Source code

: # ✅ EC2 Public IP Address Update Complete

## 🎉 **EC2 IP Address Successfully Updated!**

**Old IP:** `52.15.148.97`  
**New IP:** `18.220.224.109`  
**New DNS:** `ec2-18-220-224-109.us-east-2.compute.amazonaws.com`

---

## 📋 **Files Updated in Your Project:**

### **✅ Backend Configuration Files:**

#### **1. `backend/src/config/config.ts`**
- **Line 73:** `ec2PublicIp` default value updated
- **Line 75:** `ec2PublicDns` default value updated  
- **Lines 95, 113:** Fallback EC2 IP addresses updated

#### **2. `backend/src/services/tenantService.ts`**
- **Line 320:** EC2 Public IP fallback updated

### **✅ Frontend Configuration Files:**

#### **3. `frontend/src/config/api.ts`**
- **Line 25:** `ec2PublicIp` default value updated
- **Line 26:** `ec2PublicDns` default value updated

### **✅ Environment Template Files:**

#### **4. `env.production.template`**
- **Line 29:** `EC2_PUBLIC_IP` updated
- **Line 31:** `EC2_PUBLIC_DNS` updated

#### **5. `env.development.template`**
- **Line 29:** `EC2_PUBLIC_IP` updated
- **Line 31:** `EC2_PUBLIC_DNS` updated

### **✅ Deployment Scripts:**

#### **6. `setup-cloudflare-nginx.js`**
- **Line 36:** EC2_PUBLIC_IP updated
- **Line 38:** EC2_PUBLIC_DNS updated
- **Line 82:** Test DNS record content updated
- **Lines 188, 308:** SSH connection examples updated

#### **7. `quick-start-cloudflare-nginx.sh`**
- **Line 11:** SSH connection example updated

***

**Exercise requirements:** Copy only the stretch running from the line containing "- **Line 36:** EC2_PUBLIC_IP updated" to the final line of the entries, both ends included, exactly as it stands.

**Reply:**
- **Line 36:** EC2_PUBLIC_IP updated
- **Line 38:** EC2_PUBLIC_DNS updated
- **Line 82:** Test DNS record content updated
- **Lines 188, 308:** SSH connection examples updated

#### **7. `quick-start-cloudflare-nginx.sh`**
- **Line 11:** SSH connection example updated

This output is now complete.